● **Task description**
Pick up the forum discussion below about early Christian scribal practices and continue it from its last line.

● **Study text**

== == ==

Plus, p.Oxy. 5575 does not have nomina sacra.
I, so far, doubt that early Christian scribes, even if they mostly preferred codex format, were all on the same page, as it were, with all aspects of scribal practice. I doubt they even *could* have been identical in practice even if, for whatever reason, we unnecessarily imagined they wanted that.
A proposed single source, it seems to me, to be imposed model, attempted lately as such. Not, imo, a persuasive scenario.

Re: Christian scribal practices indicate single common source

Posted: Sun Oct 29, 2023 11:41 am
by rgprice
StephenGoranson wrote: Sun Oct 29, 2023 8:53 am Are Letters of Paul fully aligned with Acts of the Apostles? I suggest not.
Plus, p.Oxy. 5575 does not have nomina sacra.
I, so far, doubt that early Christian scribes, even if they mostly preferred codex format, were all on the same page, as it were, with all aspects of scribal practice. I doubt they even *could* have been identical in practice even if, for whatever reason, we unnecessarily imagined they wanted that.
A proposed single source, it seems to me, to be imposed model, attempted lately as such. Not, imo, a persuasive scenario.
Of course canonical Acts and the Pauline letters are not aligned. Canonical Acts is an orthodox revision of earlier material. I would say that the only original parts of Acts remaining are the first person parts and part of the trial of Paul. Everything else has been re-written or added.

Every single Christian scripture of the first four centuries uses nomina sacra. Virtually every Christian scripture or the first three centuries, with a few rare exceptions that appear to be cases of independent note making and re-use of scrolls, is written using a codex. And all of this behavior shows up in the very earliest manuscripts we have. Both of these things were also quite unique. While codices did exist, they were very rarely used in non-Christina literature prior to the 4th century.

These aren't scribal practices that would have been so heavily adopted independently, they had to have originated with a common source. It appears that what you are proposing is that this standardization could have happened at a later stage, after a variety of independently produces works had been produced. Is that correct? So you are suggesting that there were a verity of documents from different sources and then at some point those documents were collected together and standardized?

Re: Christian scribal practices indicate single common source

Posted: Sun Oct 29, 2023 11:47 am
by StephenGoranson
rgprice, above, in part:
"Every single Christian scripture of the first four centuries uses nomina sacra."

== == ==

● **Extracted entries**
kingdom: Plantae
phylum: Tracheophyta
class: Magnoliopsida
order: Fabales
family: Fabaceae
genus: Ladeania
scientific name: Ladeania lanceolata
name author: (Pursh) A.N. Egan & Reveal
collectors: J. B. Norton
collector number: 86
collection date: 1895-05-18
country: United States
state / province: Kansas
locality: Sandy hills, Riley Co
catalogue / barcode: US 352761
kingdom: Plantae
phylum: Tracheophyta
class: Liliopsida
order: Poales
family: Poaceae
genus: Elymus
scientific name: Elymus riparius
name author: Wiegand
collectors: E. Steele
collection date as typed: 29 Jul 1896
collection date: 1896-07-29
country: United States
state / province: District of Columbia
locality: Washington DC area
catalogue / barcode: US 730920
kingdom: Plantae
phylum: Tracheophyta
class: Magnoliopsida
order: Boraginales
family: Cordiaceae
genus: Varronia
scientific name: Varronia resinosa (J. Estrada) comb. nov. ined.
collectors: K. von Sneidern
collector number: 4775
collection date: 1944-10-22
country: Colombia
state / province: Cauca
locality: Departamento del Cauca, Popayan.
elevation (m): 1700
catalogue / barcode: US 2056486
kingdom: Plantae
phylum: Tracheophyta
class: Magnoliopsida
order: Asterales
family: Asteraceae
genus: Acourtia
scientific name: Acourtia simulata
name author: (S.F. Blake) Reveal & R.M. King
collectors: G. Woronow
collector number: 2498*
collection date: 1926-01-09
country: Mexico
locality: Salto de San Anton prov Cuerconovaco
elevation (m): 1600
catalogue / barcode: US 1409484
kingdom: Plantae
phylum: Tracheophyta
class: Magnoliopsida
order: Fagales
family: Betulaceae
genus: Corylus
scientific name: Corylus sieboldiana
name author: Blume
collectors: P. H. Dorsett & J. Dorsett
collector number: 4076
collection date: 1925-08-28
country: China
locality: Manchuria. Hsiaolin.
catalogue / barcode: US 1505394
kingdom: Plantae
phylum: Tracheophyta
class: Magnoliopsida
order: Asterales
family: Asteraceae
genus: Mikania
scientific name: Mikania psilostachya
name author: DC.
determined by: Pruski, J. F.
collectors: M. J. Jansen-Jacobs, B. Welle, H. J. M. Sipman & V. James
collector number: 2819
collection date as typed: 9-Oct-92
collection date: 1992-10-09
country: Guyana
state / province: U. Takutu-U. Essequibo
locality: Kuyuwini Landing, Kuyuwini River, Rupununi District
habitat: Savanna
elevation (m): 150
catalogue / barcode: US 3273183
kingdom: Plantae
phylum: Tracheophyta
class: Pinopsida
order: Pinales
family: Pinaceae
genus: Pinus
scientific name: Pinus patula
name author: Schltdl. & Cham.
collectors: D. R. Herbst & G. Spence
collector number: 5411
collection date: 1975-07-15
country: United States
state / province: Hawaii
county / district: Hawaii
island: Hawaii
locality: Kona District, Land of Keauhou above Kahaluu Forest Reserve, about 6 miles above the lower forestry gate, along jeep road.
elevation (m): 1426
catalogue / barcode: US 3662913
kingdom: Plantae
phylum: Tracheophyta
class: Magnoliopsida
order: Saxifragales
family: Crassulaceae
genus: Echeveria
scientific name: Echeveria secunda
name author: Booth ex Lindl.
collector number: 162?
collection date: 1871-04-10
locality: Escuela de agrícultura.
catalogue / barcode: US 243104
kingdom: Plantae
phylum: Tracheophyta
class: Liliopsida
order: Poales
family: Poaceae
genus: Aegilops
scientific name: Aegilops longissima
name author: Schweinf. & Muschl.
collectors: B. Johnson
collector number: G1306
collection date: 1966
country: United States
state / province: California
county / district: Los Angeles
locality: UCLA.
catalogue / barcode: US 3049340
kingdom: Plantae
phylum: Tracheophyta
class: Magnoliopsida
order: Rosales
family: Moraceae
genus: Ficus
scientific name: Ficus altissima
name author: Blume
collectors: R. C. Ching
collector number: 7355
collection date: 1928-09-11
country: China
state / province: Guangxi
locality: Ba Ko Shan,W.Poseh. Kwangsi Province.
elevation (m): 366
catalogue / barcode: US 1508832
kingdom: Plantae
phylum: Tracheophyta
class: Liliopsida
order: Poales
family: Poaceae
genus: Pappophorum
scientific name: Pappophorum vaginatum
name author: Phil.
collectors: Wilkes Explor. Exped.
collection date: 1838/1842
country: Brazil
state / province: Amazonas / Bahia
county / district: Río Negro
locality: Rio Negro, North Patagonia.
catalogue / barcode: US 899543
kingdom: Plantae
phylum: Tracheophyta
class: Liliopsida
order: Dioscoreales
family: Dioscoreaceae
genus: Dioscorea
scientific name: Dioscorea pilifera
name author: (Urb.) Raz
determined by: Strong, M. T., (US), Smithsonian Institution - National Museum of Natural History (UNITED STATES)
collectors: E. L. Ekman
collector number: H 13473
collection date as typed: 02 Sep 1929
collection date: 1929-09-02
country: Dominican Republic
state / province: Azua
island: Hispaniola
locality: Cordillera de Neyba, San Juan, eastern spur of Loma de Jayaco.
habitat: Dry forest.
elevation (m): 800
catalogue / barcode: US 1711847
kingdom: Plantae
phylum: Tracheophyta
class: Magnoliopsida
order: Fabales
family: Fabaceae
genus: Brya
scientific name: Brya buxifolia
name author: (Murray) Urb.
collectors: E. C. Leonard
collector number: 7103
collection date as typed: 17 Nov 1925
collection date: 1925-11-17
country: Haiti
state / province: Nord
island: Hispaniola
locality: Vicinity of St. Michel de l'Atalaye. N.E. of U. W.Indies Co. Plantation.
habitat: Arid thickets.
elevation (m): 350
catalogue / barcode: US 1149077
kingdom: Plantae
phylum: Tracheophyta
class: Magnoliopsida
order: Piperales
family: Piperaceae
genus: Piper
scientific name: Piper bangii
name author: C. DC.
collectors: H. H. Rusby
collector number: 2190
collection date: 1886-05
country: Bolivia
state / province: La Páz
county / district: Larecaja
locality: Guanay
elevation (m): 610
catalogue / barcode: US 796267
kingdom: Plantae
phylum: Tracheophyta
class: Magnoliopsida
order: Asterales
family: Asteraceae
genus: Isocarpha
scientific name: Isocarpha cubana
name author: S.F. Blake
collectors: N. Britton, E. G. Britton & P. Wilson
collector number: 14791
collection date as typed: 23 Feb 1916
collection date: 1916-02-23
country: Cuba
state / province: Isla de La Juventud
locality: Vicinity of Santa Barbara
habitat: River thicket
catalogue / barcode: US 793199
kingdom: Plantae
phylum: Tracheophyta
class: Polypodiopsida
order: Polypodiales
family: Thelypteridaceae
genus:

== == ==

● **Reply**
False, as noted today.

Re: Christian scribal practices indicate single common source

Posted: Sun Oct 29, 2023 12:02 pm
by rgprice
StephenGoranson wrote: Sun Oct 29, 2023 11:47 am rgprice, above, in part:
"Every single Christian scripture of the first four centuries uses nomina sacra."

False, as noted today.
P.Oxy. 5575 is tiny and does not contain any of the main four words that use nomina sacra. So this doesn't even count. Ok, yes, there may be tiny fragments of text that are so small that they don't contain nomina sacra because they don't contains words that nomina sacra were used for. This hardly makes your point.

Re: Christian scribal practices indicate single common source

Posted: Sun Oct 29, 2023 12:15 pm
by StephenGoranson
nomina sacra for Father and Heaven do not appear in p.Oxy. 5575.

Re: Christian scribal practices indicate single common source

Posted: Sun Oct 29, 2023 1:33 pm
by rgprice
StephenGoranson wrote: Sun Oct 29, 2023 12:15 pm nomina sacra for Father and Heaven do not appear in p.Oxy. 5575.
But many texts don't use nomina sacra for Father and Heaven, especially early texts.

Re: Christian scribal practices indicate single common source

Posted: Sun Oct 29, 2023 1:47 pm
by StephenGoranson
So, not common practice, despite your common source unevidenced preference.

Re: Christian scribal practices indicate single common source

Posted: Mon Oct 30, 2023 5:36 am
by rgprice
StephenGoranson wrote: Sun Oct 29, 2023 1:47 pm So, not common practice, despite your common source unevidenced preference.
You're just trolling now. Everyone knows that the use of nomina sacra expanded over time to include more words, but that the earliest words were just God, Lord, Jesus, Christ.